* **Information provided**
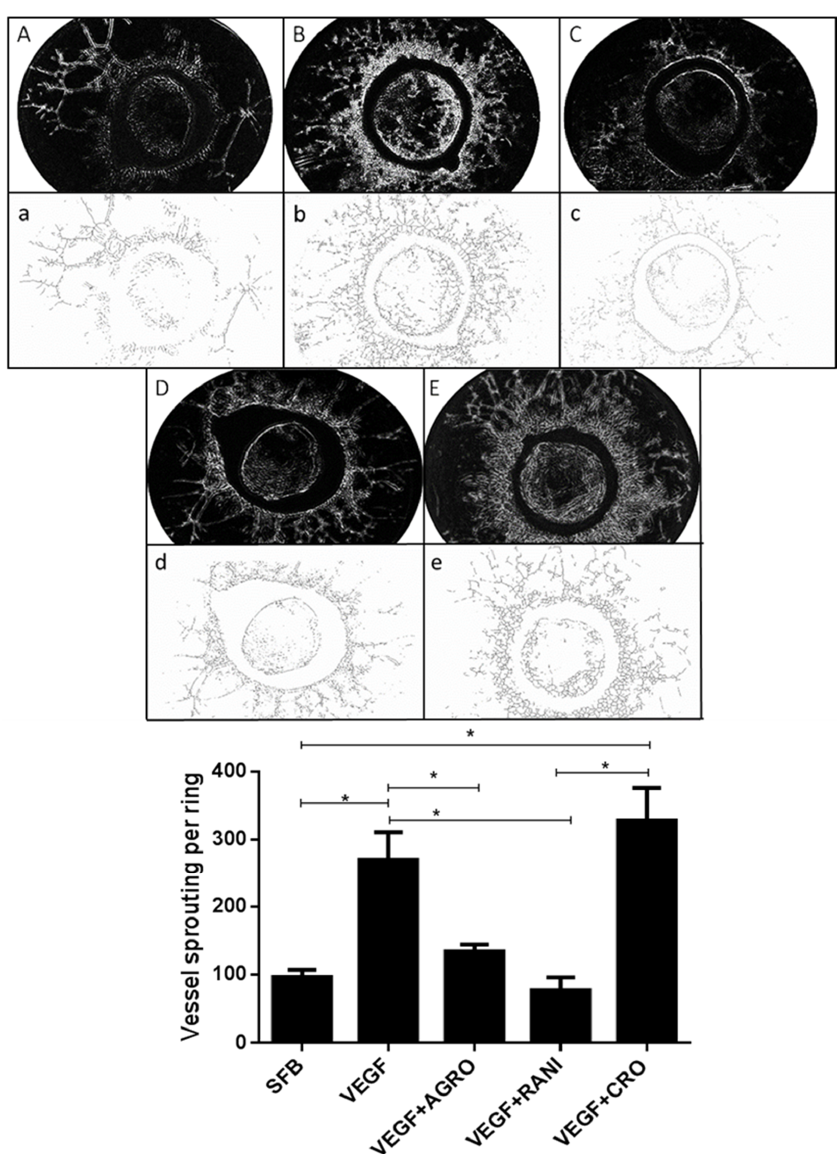
Figure 4. AS1411 reduced vascular sprouting in the rat aortic ring assay. Top panel. Rat aortic rings were cultured for 7 days in matrigel without rhVEGF ( A ,a) or with rhVEGF ( B ,b– E ,e) in matrigel. The sprouting vessels were visualized and photographed in an inverted microscope, the photographs were converted to 8-bit images (Capital letters) and analyzed and skeletonized using WEKA software (lower-case letters). Control group (A,a); rhVEGF alone group ( B ,b); rhVEGF+AS1411 group ( C ,c); rhVEGF+ranibizumab ( D ,d) and rhVEGF+ CRO ( E ,e). Vascular neoformations extended predominantly in a radial shape outwards the aortic rings, besides vascular neoformations extended inwards aortic rings in a minor proportion. Representative images of 15 rings per condition. Bottom panel. The vessels sprouting per aortic ring were compared among the 5 groups. Bars represent the mean ( ± SE). n = 15 rings per condition. * p <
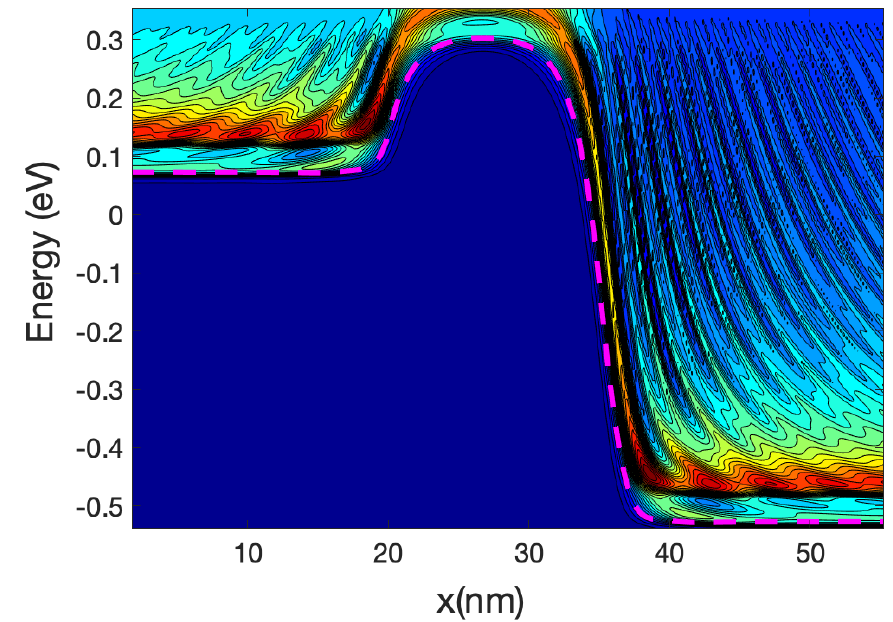
Figure 2. Schematics of a wrap-round gate silicon nanowire field-effect transistor of length 55 nm cut away to expose the channel region. The oxide thickness is 0.8 nm and the channel width is 2.2 nm. The channel length (gate length) is 15 nm, the source and drain extensions are 20 nm. The work function of the metal gate is 4.5 eV. The projected image shows a typical non-equillibrium Green function (NEGF)-computed local density of states (LDOS) for the device assuming a drain bias of 0.6V and a gate bias at 0.6 V. The location of the first 1D sub-band edge is shown along the central nanowire x-axis as a function of energy and position (dashed white line); it mimics the self-consistent potential along the same axis. In the projected image, the vertical energy scale is from − 0.6 eV to 0.23 eV.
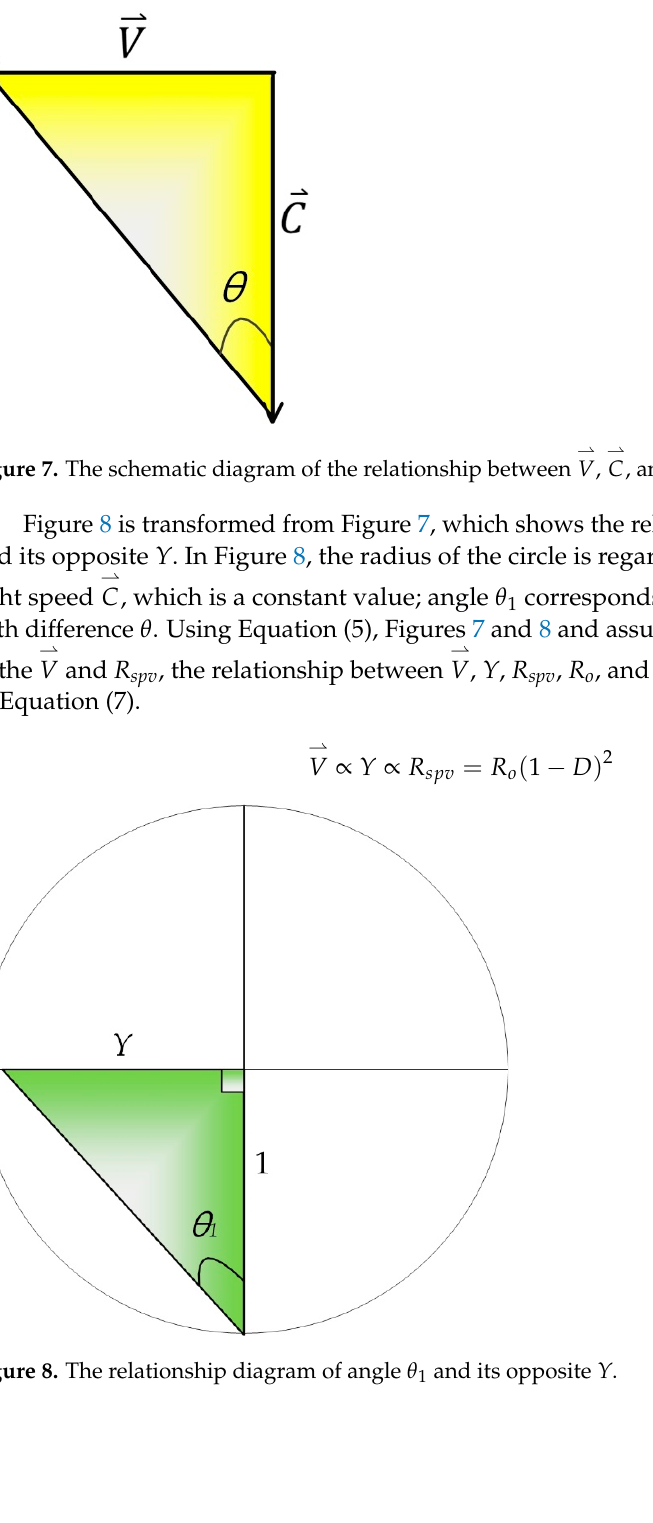
Figure 8. The relationship diagram of angle θ 1 and its opposite Y .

* **Directions for this task**
Write out the whole listing exactly. Pictures stay out.

* **Written response**
Figure 4. AS1411 reduced vascular sprouting in the rat aortic ring assay. Top panel. Rat aortic rings were cultured for 7 days in matrigel without rhVEGF ( A ,a) or with rhVEGF ( B ,b– E ,e) in matrigel. The sprouting vessels were visualized and photographed in an inverted microscope, the photographs were converted to 8-bit images (Capital letters) and analyzed and skeletonized using WEKA software (lower-case letters). Control group (A,a); rhVEGF alone group ( B ,b); rhVEGF+AS1411 group ( C ,c); rhVEGF+ranibizumab ( D ,d) and rhVEGF+ CRO ( E ,e). Vascular neoformations extended predominantly in a radial shape outwards the aortic rings, besides vascular neoformations extended inwards aortic rings in a minor proportion. Representative images of 15 rings per condition. Bottom panel. The vessels sprouting per aortic ring were compared among the 5 groups. Bars represent the mean ( ± SE). n = 15 rings per condition. * p <
Figure 2. Schematics of a wrap-round gate silicon nanowire field-effect transistor of length 55 nm cut away to expose the channel region. The oxide thickness is 0.8 nm and the channel width is 2.2 nm. The channel length (gate length) is 15 nm, the source and drain extensions are 20 nm. The work function of the metal gate is 4.5 eV. The projected image shows a typical non-equillibrium Green function (NEGF)-computed local density of states (LDOS) for the device assuming a drain bias of 0.6V and a gate bias at 0.6 V. The location of the first 1D sub-band edge is shown along the central nanowire x-axis as a function of energy and position (dashed white line); it mimics the self-consistent potential along the same axis. In the projected image, the vertical energy scale is from − 0.6 eV to 0.23 eV.
Figure 8. The relationship diagram of angle θ 1 and its opposite Y .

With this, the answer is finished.